A variety of inflammatory mediators such as IL-1α, IL-1β, IL-8, eotaxin, aquaporins 1 and 3, psoriasin, nitric oxide synthetases 1, 2 and 3, and HMGB-1 have been associated with erythema toxicum immunohistochemically. Tryptase-expressing mast cells (but not the cathelicidin antimicrobial peptide LL-37) have been located in erythema toxicum biopsy specimens.

The diagnosis of erythema toxicum can usually be made by clinical appearance alone, but simple scraping of the pustule, smearing the contents onto a glass slide, and staining with Wright or Giemsa stain will reveal sheets of eosinophils with a few scattered neutrophils. Skin biopsy is rarely needed.
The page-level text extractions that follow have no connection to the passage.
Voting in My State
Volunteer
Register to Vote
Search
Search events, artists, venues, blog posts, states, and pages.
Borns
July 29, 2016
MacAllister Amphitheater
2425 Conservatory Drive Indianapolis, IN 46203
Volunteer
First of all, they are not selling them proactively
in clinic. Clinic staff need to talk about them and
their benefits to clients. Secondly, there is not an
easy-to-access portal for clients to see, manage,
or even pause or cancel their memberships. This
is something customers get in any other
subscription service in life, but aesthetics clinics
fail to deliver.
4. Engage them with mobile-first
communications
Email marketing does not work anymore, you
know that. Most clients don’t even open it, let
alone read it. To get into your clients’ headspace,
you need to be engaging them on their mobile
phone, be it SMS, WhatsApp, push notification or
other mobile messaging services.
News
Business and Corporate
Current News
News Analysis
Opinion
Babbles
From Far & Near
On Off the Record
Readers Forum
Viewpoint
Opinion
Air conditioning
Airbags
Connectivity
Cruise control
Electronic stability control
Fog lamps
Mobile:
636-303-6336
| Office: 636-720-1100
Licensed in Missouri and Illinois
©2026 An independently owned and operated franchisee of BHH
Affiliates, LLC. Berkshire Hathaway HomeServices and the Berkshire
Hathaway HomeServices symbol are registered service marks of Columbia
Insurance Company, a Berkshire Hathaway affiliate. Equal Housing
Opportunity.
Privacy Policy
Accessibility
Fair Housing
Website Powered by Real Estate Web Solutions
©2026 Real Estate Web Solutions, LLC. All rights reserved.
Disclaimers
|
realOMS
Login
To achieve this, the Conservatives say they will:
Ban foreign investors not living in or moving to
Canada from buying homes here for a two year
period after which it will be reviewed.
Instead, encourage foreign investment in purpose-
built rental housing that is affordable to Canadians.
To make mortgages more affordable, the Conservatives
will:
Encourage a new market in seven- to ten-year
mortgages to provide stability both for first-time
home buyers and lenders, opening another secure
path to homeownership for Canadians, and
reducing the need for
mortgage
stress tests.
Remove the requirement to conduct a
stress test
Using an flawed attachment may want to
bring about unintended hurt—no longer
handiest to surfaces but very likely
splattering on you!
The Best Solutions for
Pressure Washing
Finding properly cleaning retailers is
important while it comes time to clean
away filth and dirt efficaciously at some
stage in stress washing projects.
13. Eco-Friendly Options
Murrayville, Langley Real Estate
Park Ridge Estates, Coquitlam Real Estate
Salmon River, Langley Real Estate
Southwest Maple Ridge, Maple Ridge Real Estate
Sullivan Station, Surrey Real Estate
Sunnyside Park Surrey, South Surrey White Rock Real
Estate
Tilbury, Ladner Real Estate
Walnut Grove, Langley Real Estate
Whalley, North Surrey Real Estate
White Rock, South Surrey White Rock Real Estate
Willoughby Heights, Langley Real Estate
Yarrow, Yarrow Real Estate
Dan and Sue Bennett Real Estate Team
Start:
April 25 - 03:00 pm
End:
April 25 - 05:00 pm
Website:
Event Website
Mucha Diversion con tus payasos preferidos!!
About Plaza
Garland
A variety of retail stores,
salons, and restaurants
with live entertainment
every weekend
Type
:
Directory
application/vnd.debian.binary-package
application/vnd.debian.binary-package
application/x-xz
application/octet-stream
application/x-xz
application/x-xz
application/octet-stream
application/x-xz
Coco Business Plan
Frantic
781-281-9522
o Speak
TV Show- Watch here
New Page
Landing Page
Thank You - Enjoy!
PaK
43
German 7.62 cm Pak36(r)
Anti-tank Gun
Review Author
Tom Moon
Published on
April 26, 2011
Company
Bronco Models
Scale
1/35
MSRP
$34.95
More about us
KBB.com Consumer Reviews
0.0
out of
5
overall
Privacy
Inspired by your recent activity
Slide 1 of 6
The differential diagnosis of erythema toxicum includes other pustular disorders of the newborn: infantile acropus­tulosis has a more acral rather than truncal distribution; herpes simplex has a more vesicular character, with subsequent crusting; staphylococcal impetigo has more well-developed pustules; congenital candidiasis has a positive KOH and can be more scaly. Transient neonatal pustular melanosis (TNPM) (see below) has primarily neutrophils in the infiltrate and is present at birth, and the pustules quickly disappear, leaving pigmented macules, but erythema toxicum and TNPM may appear together in some infants. Miliaria rubra can also present with erythematous papulopustules, but these favor the head and neck and are smaller lesions without the erythematous flare. No therapy is needed for erythema toxicum except for parental reassurance.